SUPPLIED DATA below:

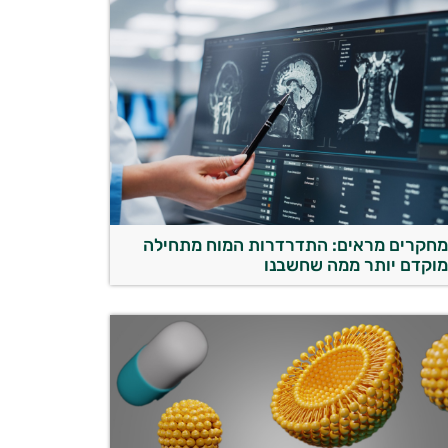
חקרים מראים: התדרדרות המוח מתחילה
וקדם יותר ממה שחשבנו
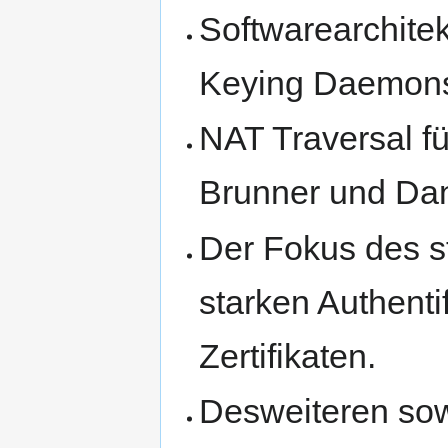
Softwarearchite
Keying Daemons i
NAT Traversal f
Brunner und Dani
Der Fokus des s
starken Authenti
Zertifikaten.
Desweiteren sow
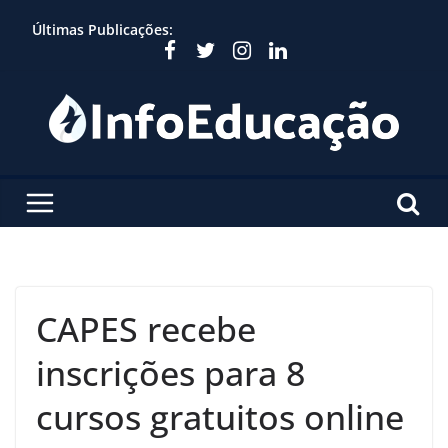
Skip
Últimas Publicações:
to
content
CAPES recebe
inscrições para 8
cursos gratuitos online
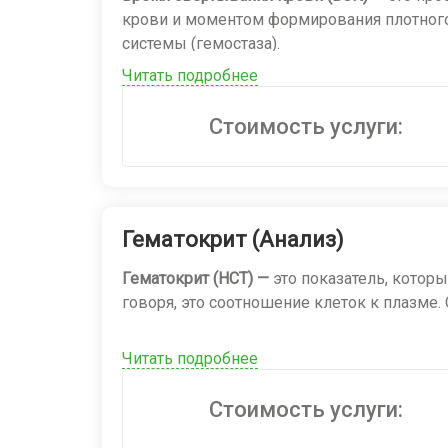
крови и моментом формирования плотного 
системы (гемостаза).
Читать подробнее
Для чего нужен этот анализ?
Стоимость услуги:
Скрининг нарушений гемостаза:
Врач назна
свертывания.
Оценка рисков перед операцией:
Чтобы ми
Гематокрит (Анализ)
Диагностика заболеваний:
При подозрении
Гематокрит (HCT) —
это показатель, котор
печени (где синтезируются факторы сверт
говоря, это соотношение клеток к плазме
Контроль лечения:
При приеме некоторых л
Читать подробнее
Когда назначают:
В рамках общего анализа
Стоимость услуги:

End of SUPPLIED DATA.
SUPPLIED DATA below:

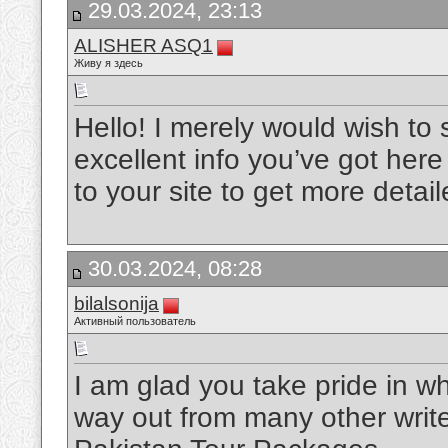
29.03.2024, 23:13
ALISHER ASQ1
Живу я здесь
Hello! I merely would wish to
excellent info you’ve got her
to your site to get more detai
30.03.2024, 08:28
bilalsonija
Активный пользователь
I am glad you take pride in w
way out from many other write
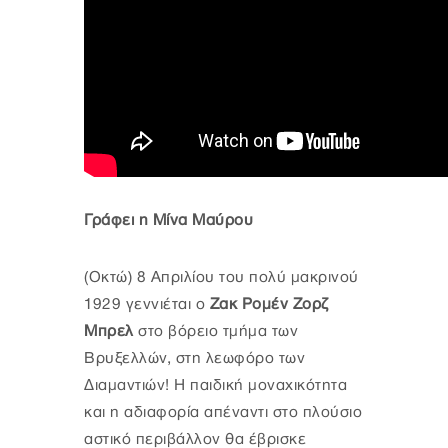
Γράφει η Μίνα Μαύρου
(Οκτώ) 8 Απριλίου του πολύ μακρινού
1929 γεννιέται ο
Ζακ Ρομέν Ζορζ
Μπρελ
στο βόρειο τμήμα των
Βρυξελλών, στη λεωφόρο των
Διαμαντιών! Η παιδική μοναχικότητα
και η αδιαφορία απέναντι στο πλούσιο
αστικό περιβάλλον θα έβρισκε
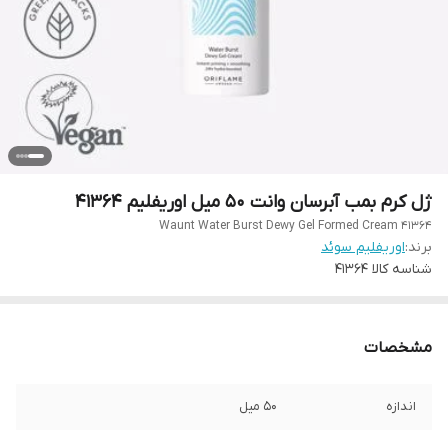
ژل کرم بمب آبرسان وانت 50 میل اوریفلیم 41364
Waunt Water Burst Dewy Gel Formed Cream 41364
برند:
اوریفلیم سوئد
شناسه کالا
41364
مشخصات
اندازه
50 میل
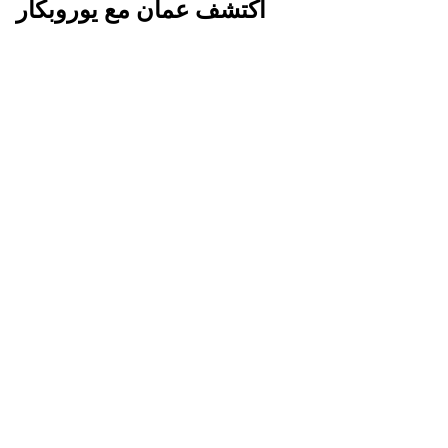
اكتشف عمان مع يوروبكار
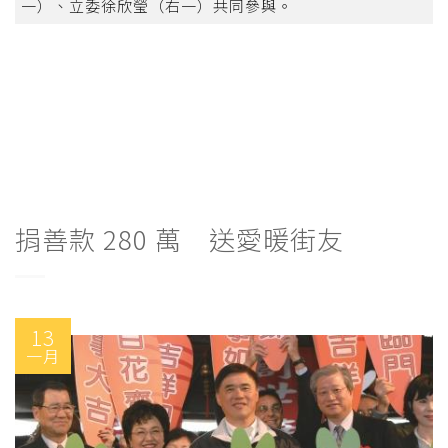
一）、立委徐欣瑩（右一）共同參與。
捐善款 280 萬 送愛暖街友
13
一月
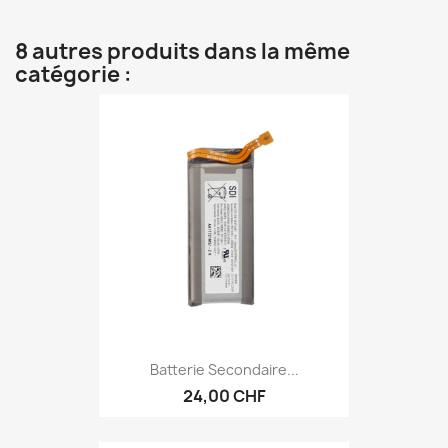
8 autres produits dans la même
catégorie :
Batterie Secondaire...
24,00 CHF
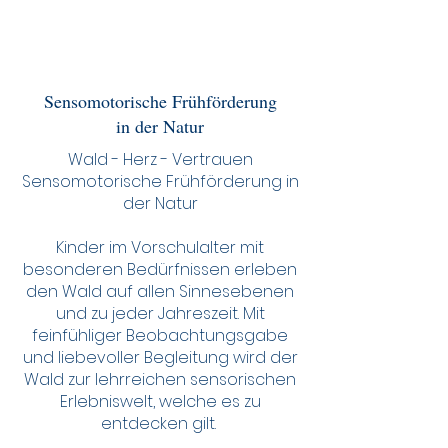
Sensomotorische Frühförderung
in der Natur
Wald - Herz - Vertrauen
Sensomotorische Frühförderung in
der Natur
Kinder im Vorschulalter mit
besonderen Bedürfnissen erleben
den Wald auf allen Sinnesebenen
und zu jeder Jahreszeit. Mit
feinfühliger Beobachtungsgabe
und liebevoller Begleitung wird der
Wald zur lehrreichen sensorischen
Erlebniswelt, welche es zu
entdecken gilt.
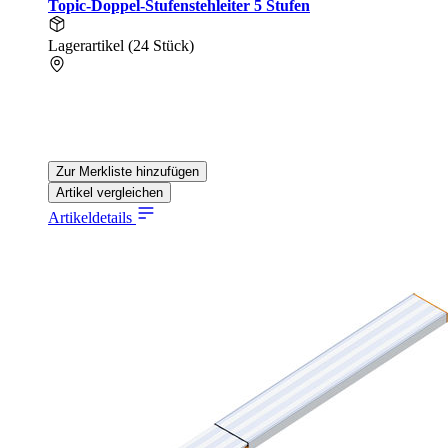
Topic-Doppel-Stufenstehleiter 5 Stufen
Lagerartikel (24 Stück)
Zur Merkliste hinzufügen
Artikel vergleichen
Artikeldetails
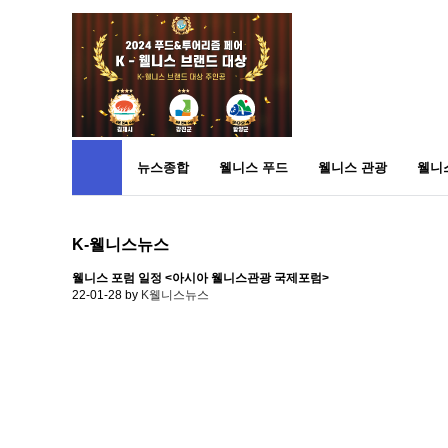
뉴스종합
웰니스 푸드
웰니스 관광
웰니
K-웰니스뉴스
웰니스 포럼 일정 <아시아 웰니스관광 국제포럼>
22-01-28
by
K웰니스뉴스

End of SUPPLIED DATA.

### TRY IT
Give back, exactly and without pictures, the stretch of the records above from the line containing "וקדם יותר ממה שחשבנו" through the line containing "печени (где синтезируются факторы сверт", with both end lines included.

### RESULT OF THIS EXERCISE
וקדם יותר ממה שחשבנו
Softwarearchite
Keying Daemons i
NAT Traversal f
Brunner und Dani
Der Fokus des s
starken Authenti
Zertifikaten.
Desweiteren sow
Skip
Últimas Publicações:
to
content
CAPES recebe
inscrições para 8
cursos gratuitos online
крови и моментом формирования плотного 
системы (гемостаза).
Читать подробнее
Для чего нужен этот анализ?
Стоимость услуги:
Скрининг нарушений гемостаза:
Врач назна
свертывания.
Оценка рисков перед операцией:
Чтобы ми
Гематокрит (Анализ)
Диагностика заболеваний:
При подозрении
Гематокрит (HCT) —
это показатель, котор
печени (где синтезируются факторы сверт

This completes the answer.